__YOUR ASSIGNMENT__:
Could you return every record below word for word, leaving out the pictures?
*** Opening of PROVIDED RECORDS ***
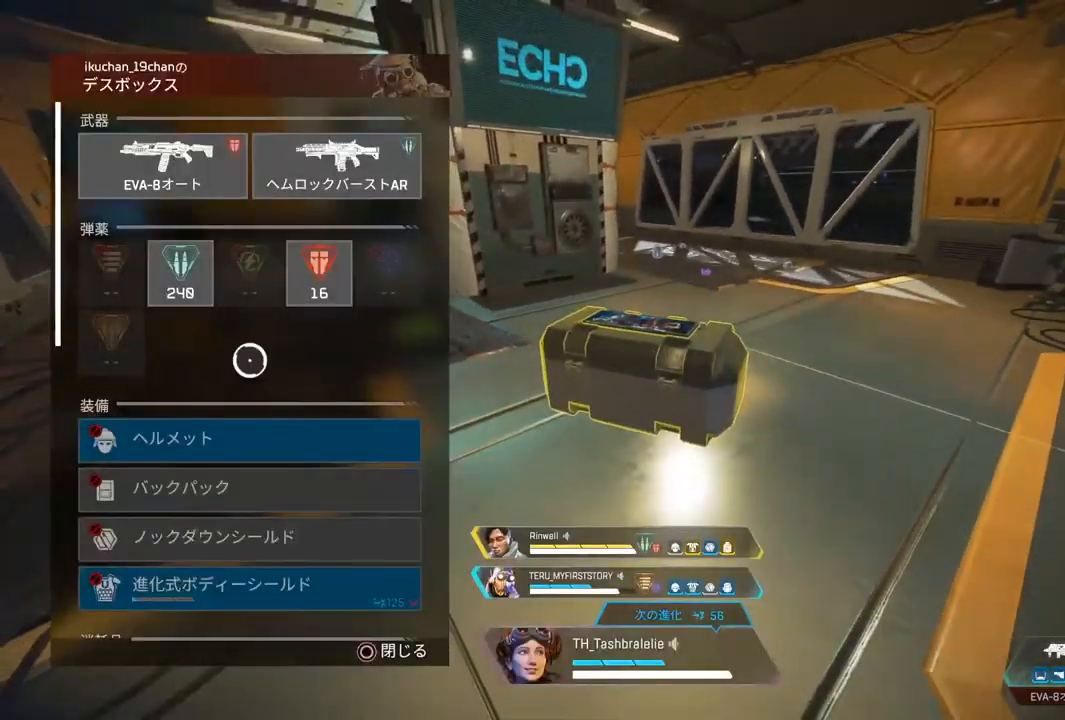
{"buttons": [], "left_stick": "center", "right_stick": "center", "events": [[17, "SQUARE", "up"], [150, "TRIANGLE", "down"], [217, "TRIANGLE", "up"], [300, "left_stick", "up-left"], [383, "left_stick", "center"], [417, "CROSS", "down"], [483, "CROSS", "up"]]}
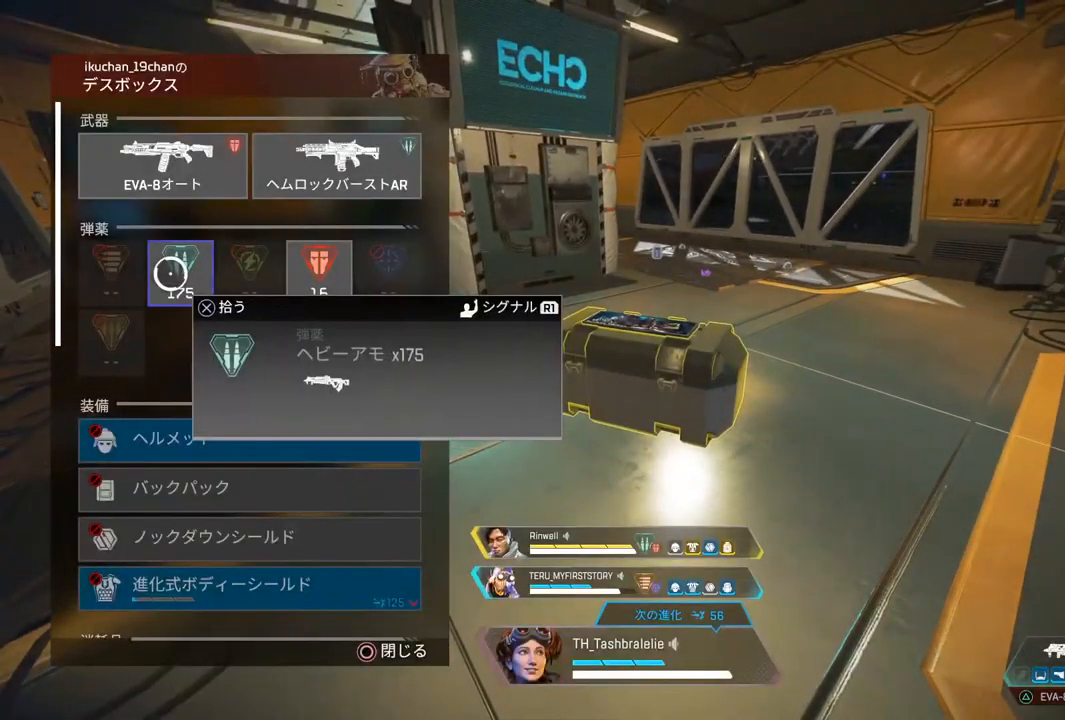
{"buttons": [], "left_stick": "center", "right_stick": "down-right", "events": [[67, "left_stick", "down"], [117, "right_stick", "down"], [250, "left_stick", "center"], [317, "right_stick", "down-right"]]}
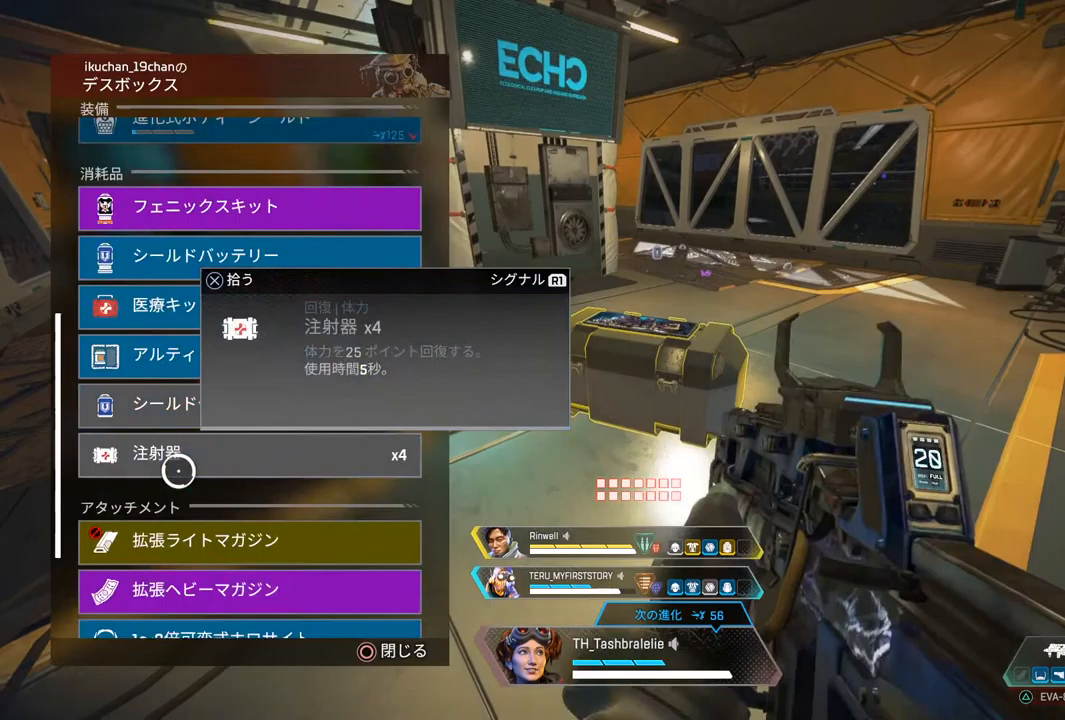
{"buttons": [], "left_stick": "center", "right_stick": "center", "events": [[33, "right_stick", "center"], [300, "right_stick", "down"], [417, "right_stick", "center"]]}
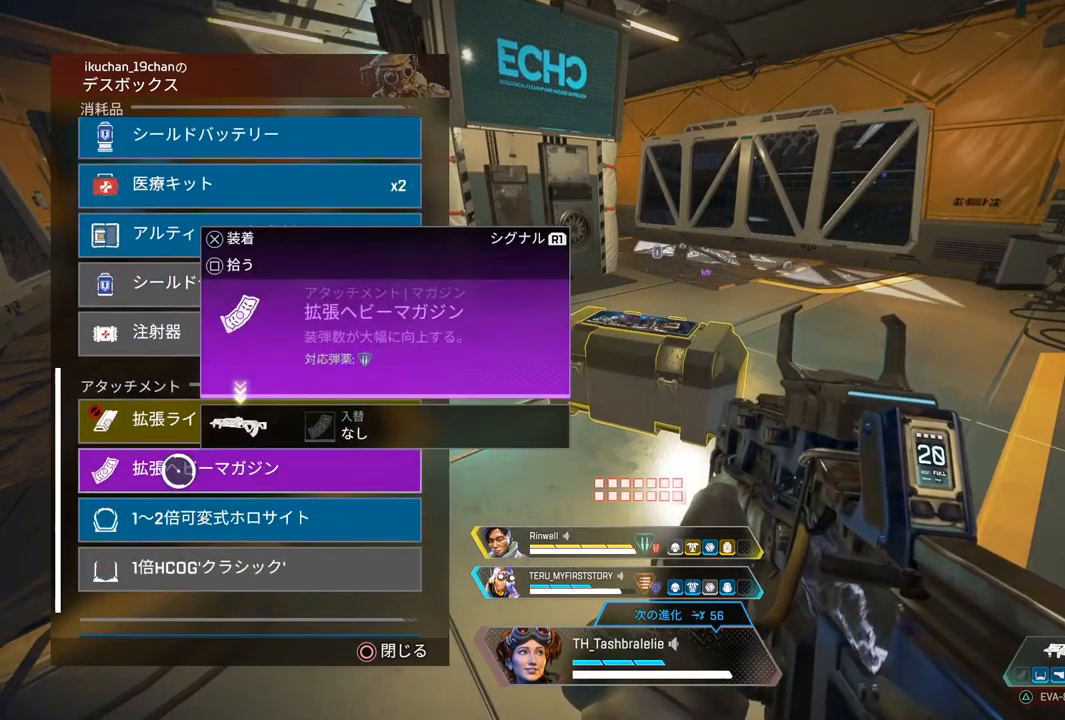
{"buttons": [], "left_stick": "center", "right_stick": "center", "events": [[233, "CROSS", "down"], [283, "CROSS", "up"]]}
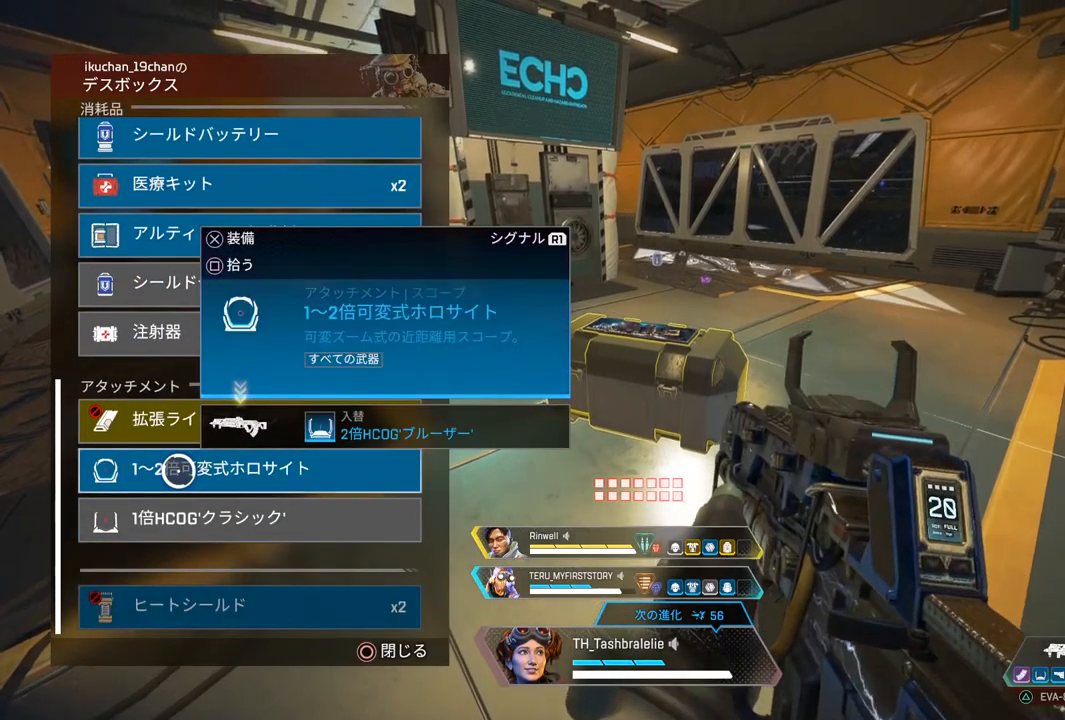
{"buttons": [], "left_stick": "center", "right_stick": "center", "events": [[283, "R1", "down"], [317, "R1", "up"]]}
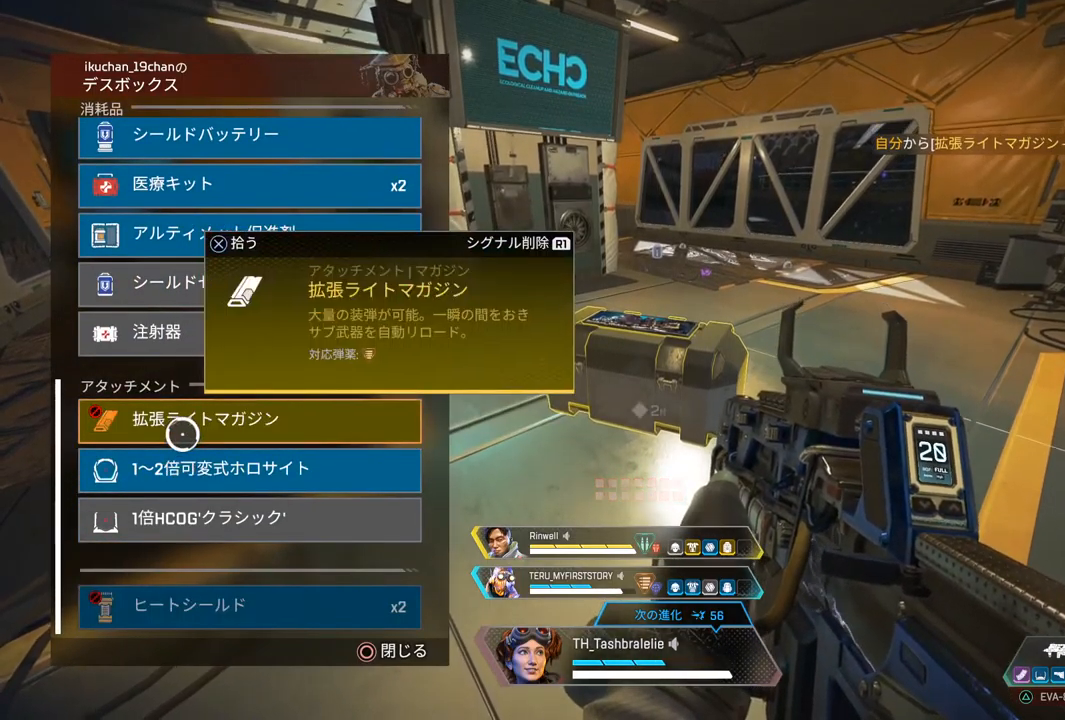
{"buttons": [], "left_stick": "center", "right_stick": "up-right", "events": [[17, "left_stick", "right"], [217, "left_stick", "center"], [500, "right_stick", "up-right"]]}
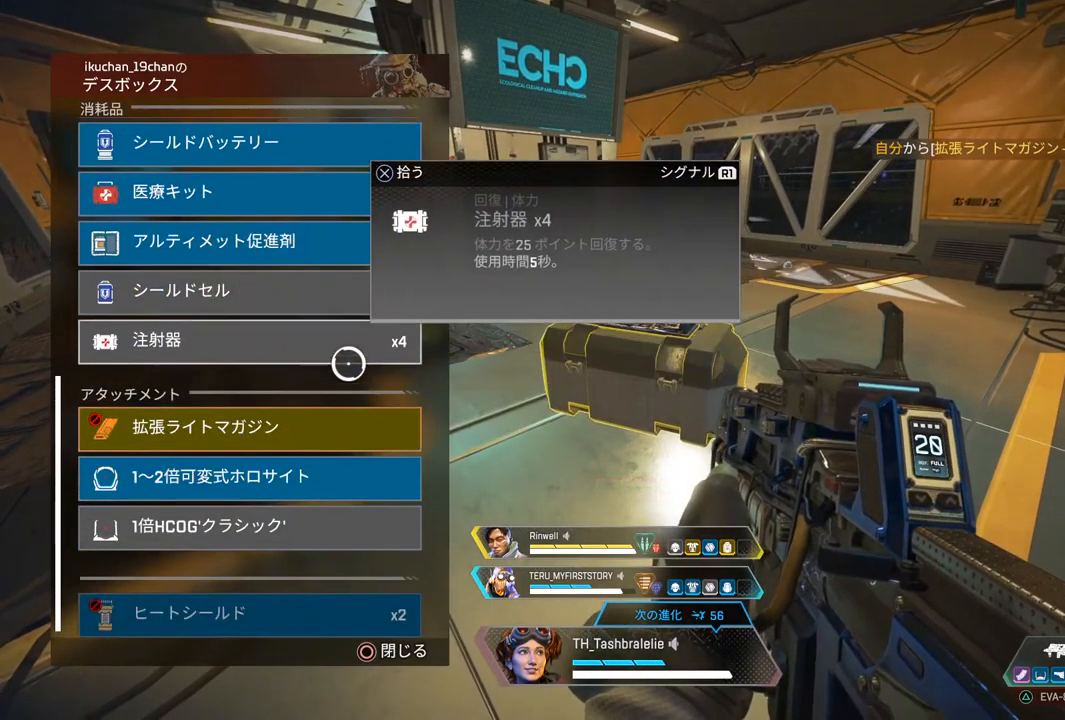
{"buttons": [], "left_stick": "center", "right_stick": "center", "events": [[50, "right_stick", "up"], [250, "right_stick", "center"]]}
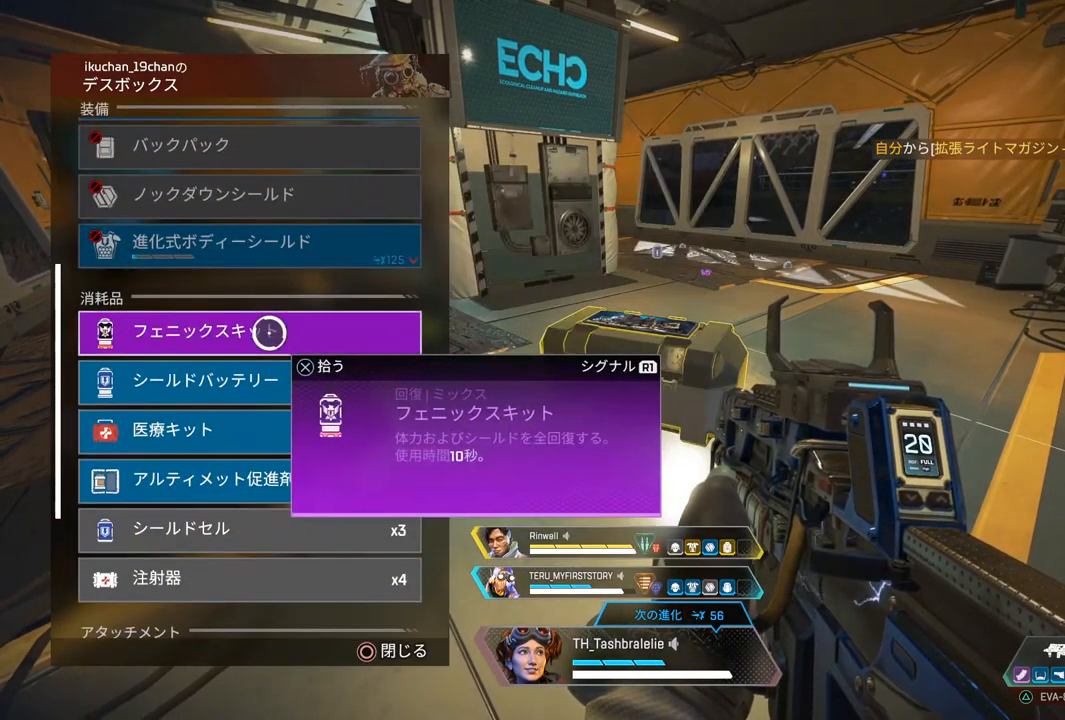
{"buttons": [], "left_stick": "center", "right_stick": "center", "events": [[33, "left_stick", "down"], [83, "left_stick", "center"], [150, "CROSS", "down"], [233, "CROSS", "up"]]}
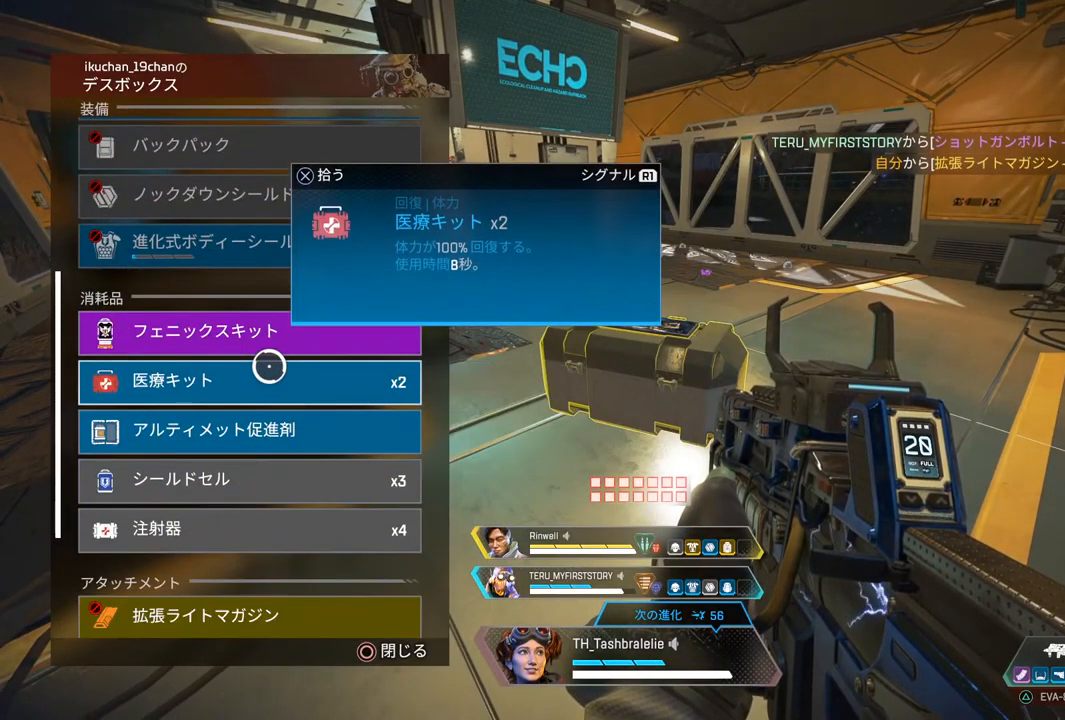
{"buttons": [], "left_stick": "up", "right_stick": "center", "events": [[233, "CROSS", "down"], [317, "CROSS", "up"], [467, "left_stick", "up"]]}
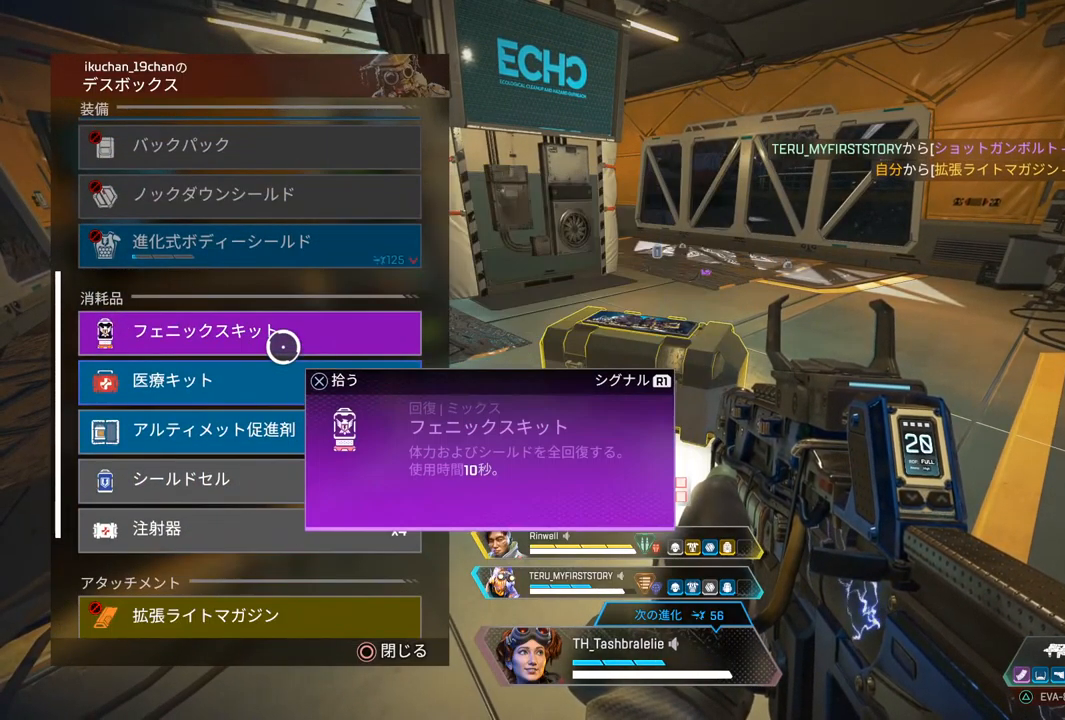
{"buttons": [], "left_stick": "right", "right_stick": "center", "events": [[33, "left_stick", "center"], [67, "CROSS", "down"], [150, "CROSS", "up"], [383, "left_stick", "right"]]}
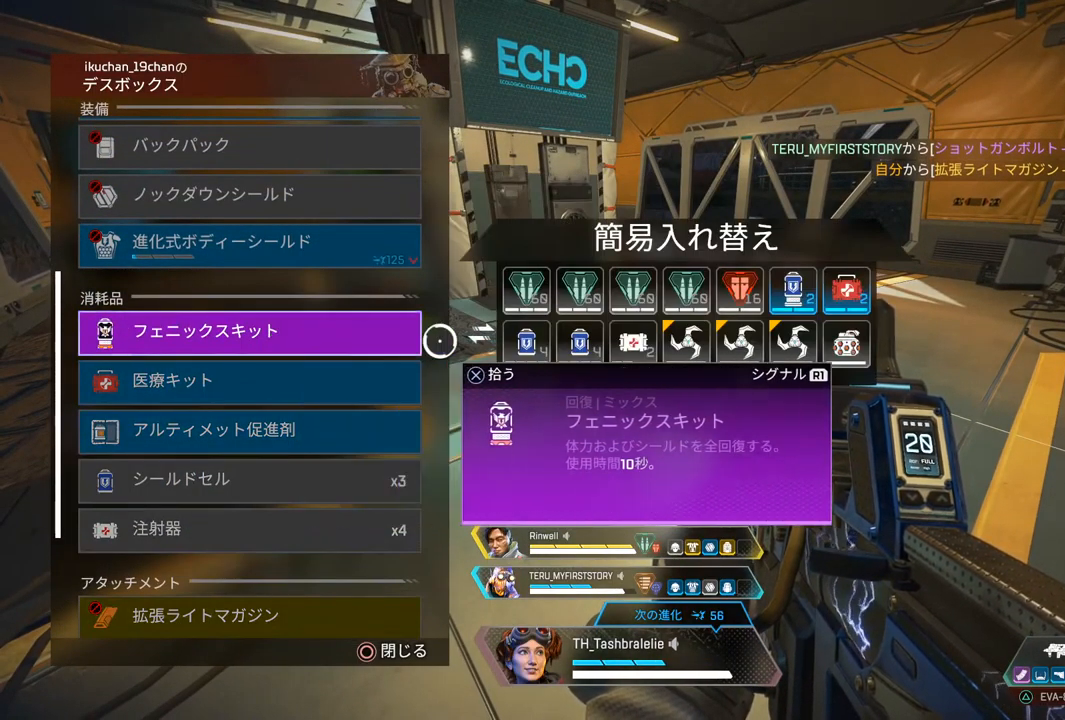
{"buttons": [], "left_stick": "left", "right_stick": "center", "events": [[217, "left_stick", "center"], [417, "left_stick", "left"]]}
*** Close of PROVIDED RECORDS ***
__ANSWER TO THIS TASK__:
{"buttons": [], "left_stick": "center", "right_stick": "center", "events": [[17, "SQUARE", "up"], [150, "TRIANGLE", "down"], [217, "TRIANGLE", "up"], [300, "left_stick", "up-left"], [383, "left_stick", "center"], [417, "CROSS", "down"], [483, "CROSS", "up"]]}
{"buttons": [], "left_stick": "center", "right_stick": "down-right", "events": [[67, "left_stick", "down"], [117, "right_stick", "down"], [250, "left_stick", "center"], [317, "right_stick", "down-right"]]}
{"buttons": [], "left_stick": "center", "right_stick": "center", "events": [[33, "right_stick", "center"], [300, "right_stick", "down"], [417, "right_stick", "center"]]}
{"buttons": [], "left_stick": "center", "right_stick": "center", "events": [[233, "CROSS", "down"], [283, "CROSS", "up"]]}
{"buttons": [], "left_stick": "center", "right_stick": "center", "events": [[283, "R1", "down"], [317, "R1", "up"]]}
{"buttons": [], "left_stick": "center", "right_stick": "up-right", "events": [[17, "left_stick", "right"], [217, "left_stick", "center"], [500, "right_stick", "up-right"]]}
{"buttons": [], "left_stick": "center", "right_stick": "center", "events": [[50, "right_stick", "up"], [250, "right_stick", "center"]]}
{"buttons": [], "left_stick": "center", "right_stick": "center", "events": [[33, "left_stick", "down"], [83, "left_stick", "center"], [150, "CROSS", "down"], [233, "CROSS", "up"]]}
{"buttons": [], "left_stick": "up", "right_stick": "center", "events": [[233, "CROSS", "down"], [317, "CROSS", "up"], [467, "left_stick", "up"]]}
{"buttons": [], "left_stick": "right", "right_stick": "center", "events": [[33, "left_stick", "center"], [67, "CROSS", "down"], [150, "CROSS", "up"], [383, "left_stick", "right"]]}
{"buttons": [], "left_stick": "left", "right_stick": "center", "events": [[217, "left_stick", "center"], [417, "left_stick", "left"]]}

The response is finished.